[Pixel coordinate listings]
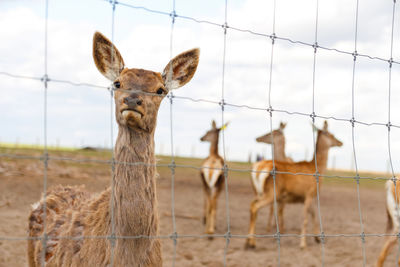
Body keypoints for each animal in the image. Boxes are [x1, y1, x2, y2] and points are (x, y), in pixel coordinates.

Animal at [245, 120, 342, 250]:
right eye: (332, 135)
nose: (340, 142)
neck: (317, 170)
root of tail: (259, 167)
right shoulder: (310, 193)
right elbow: (305, 218)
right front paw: (303, 244)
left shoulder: (306, 197)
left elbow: (314, 214)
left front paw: (317, 238)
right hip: (272, 192)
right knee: (255, 207)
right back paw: (252, 243)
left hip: (259, 192)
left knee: (252, 205)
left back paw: (248, 241)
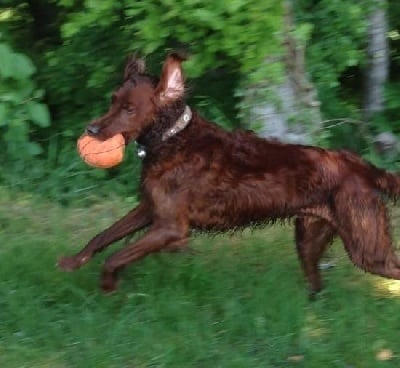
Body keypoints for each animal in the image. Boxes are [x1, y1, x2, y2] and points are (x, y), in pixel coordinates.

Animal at [58, 52, 400, 296]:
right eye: (112, 101)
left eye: (129, 109)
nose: (91, 130)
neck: (173, 138)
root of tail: (360, 165)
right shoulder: (150, 209)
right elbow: (104, 236)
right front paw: (73, 261)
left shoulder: (171, 227)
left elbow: (116, 256)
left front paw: (108, 284)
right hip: (309, 237)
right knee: (316, 283)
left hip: (367, 247)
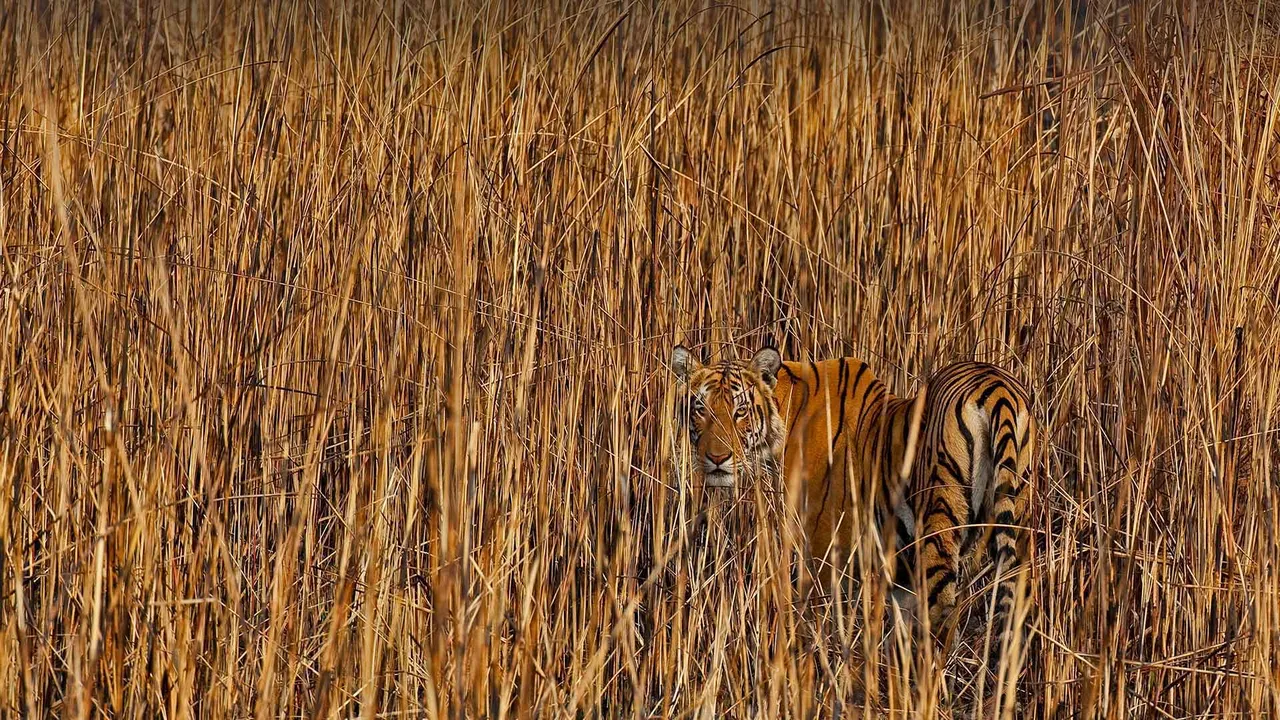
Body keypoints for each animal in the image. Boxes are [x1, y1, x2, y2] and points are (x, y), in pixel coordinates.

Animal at [670, 344, 1036, 647]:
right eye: (701, 409)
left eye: (740, 411)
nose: (717, 458)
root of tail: (996, 387)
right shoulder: (899, 570)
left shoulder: (826, 550)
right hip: (1017, 528)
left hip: (939, 525)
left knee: (942, 618)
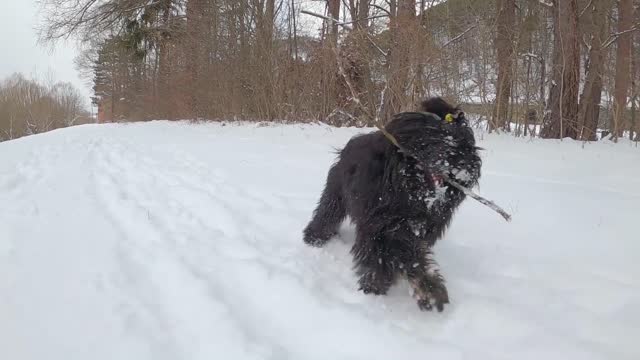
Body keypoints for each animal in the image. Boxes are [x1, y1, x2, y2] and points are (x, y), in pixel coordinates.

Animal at [304, 97, 480, 312]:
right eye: (436, 137)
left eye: (466, 142)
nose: (463, 163)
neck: (411, 189)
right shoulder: (379, 225)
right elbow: (396, 255)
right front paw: (379, 287)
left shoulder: (418, 228)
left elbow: (411, 255)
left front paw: (423, 288)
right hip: (336, 192)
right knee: (327, 213)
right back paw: (314, 237)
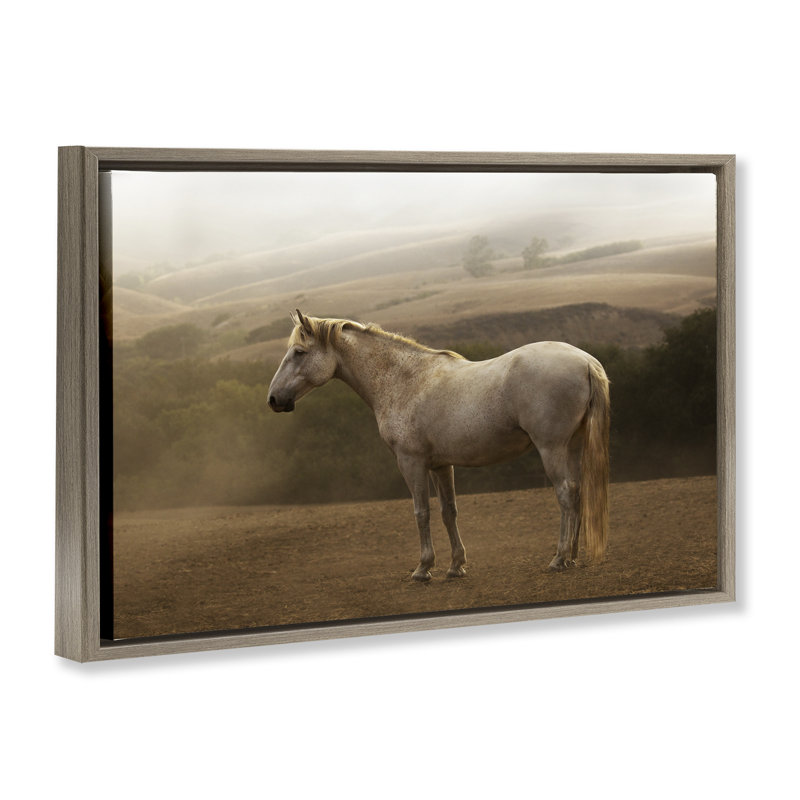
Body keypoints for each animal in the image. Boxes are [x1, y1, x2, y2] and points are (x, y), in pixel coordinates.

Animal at [268, 310, 610, 581]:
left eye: (298, 352)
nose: (273, 399)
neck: (403, 380)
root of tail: (585, 361)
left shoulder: (411, 463)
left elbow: (422, 512)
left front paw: (423, 568)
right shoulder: (442, 465)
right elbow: (449, 511)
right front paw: (456, 566)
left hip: (551, 448)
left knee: (565, 493)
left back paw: (559, 558)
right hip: (572, 446)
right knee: (577, 492)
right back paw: (573, 556)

TASK DETAILS: When you reach the line that has "right elbow: (104, 236)" in the data above, start repeating lines exactly, and stop after the line that has "left knee: (942, 618)"; pictures stay out.

EXERCISE SOLUTION:
right elbow: (104, 236)
right front paw: (73, 261)
left shoulder: (171, 227)
left elbow: (116, 256)
left front paw: (108, 284)
right hip: (309, 237)
right knee: (316, 283)
left hip: (367, 247)
Body keypoints for each animal in the image. Boxes are [x1, y1, x2, y2] and points are (x, y), in pixel coordinates.

Animal at [670, 344, 1036, 647]:
right eye: (701, 409)
left eye: (740, 411)
nose: (717, 458)
root of tail: (996, 387)
right shoulder: (899, 570)
left shoulder: (826, 550)
right hip: (1017, 528)
left hip: (939, 525)
left knee: (942, 618)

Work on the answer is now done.